DEPORTES › OPINION
› Por Pablo Vignone
Hubo una diferencia sustancial –imposible negarlo– entre el zapatazo de Andrés Iniesta de mayo de 2009 y el remate de Pedro Rodríguez del miércoles, ambos al mismo arco de Stamford Bridge: uno en el minuto 93, otro en el 91, ambos en la misma instancia de semifinales de la Champions League. Uno entró y abrió el camino a la primera conquista europea de un equipo que se disfrazó de magia; el otro pegó en el palo y se alejó, poniendo en duda la tercera conquista europea en cuatro años. Aun sustancial, la diferencia es anecdótica.
Así lo marca el guiño del conductor de este equipo mágico, Pep Guardiola, al propio Pedro, apenas consumida la jugada. Así lo demuestra el análisis menos pasional de lo sucedido en el campo. Un partido no hace verano. El Barcelona sigue siendo, pese a la derrota, el equipo más lujoso del mundo y, aunque no está contento con el resultado, a Guardiola no se le ocurre desear que el avión que lo lleva de vuelta a El Prat se venga abajo para evitar la ignominia. “Jugando así, ¡a la final!”, tituló Sport.
El compacto televisivo (de esos que suelen ser cortitos, con las mejores jugadas) duró en este caso lo suficiente como para mostrar que la distancia entre el fútbol del Barcelona y el del Chelsea fue de 10 a 1. En el conjunto inglés no se avergüenzan: jugando de manera ultradefensiva no sólo ganaron sino que de otra manera podrían haber perdido estruendosamente. Saben, con seguridad, que jugar de la misma manera el martes, en el Camp Nou, puede equivaler a un suicidio deportivo.

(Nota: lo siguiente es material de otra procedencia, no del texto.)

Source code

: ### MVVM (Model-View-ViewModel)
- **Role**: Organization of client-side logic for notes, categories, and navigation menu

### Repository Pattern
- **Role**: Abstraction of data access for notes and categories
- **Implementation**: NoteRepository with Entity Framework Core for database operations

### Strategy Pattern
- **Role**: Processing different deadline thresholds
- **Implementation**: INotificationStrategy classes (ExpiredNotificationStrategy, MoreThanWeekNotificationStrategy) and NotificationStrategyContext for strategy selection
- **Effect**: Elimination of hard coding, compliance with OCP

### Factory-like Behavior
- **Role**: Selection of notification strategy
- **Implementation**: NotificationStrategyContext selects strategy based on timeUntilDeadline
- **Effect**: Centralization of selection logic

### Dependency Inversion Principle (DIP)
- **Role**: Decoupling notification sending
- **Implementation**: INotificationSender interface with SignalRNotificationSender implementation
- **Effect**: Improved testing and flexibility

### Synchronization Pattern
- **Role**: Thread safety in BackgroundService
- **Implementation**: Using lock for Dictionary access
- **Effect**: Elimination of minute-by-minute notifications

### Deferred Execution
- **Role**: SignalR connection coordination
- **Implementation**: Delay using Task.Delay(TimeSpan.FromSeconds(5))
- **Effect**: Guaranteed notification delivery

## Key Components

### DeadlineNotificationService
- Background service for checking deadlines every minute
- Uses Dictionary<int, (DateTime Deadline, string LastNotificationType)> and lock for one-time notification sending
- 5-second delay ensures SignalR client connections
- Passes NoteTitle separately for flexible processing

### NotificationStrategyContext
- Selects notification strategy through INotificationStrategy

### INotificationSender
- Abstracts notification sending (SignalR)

A distingo del Barcelona, el Chelsea tiene dueño, el ruso Roman Abramovich, que paga los (fabulosos) sueldos desde hace nueve años pero que, también a distingo del club catalán, no levantó nunca la Copa de Campeones de Europa. Seguramente que el malvado John Terry, el capitán del Chelsea –y que en las sombras maneja al equipo, apuntalando al entrenador sustituto Roberto Di Matteo–, no puede apersonarse a Abramovich a disculparse diciendo: “Perdimos, pero qué bien jugamos, ¿eh?”.
Guardiola sabe que cuenta con ese margen, gracias al capital que acumuló la magia de su equipo. Sabe bien qué pasó: los medios hablaron de “mala suerte”, interpretando la diferencia de aquel golazo de Iniesta a este pelotazo de Pedro en el poste; el entrenador, en cambio, es perfectamente consciente de que, más allá de la extraordinaria eficacia goleadora de Lionel Messi (63 goles en 53 partidos en la temporada), el Barcelona sufre de escasez.
Lo dijo en la previa, más con perspicacia que con clarividencia: “Va a ser un partido de pocos goles”. Hablaba tanto del planteo defensivo del Chelsea, que descontaba, como de la merma propia en la anotación. Ausente David Villa a causa de su fractura (“Cómo se extraña a Villa”, tituló el Mundo Deportivo), la baja producción de Pedro (22 goles en la temporada pasada, apenas 9 este año) se asocia a la ausencia de atacantes plenos. El segundo mejor goleador del Barça es Cesc Fábregas, con 15 goles (la cuarta parte de los que anotó Messi), seguido por Xavi con 13, la misma cantidad que el chileno Alexis Sánchez, el otro delantero que reemplaza a Villa. La angostura de un plantel muy corto se cobra la factura en el cierre de temporada.
Los méritos del equipo que mejor y más lindo juega al fútbol en el mundo no está en discusión pese a una derrota, por más trascendente que sea, pero la mezquindad podría poner al conjunto catalán en la picota si no le va bien en sus dos próximos compromisos, mañana en el Camp Nou frente al Real Madrid –en un partido que puede definir la Liga– y el martes con Chelsea. El Barcelona ha triunfado tanto que parece obligado a continuar la senda. Pero a veces la pelota pega en el palo y sale. El Barcelona no está obligado a ganar. Los hinchas auténticos le reclaman, solamente, respeto por el fútbol que juegan.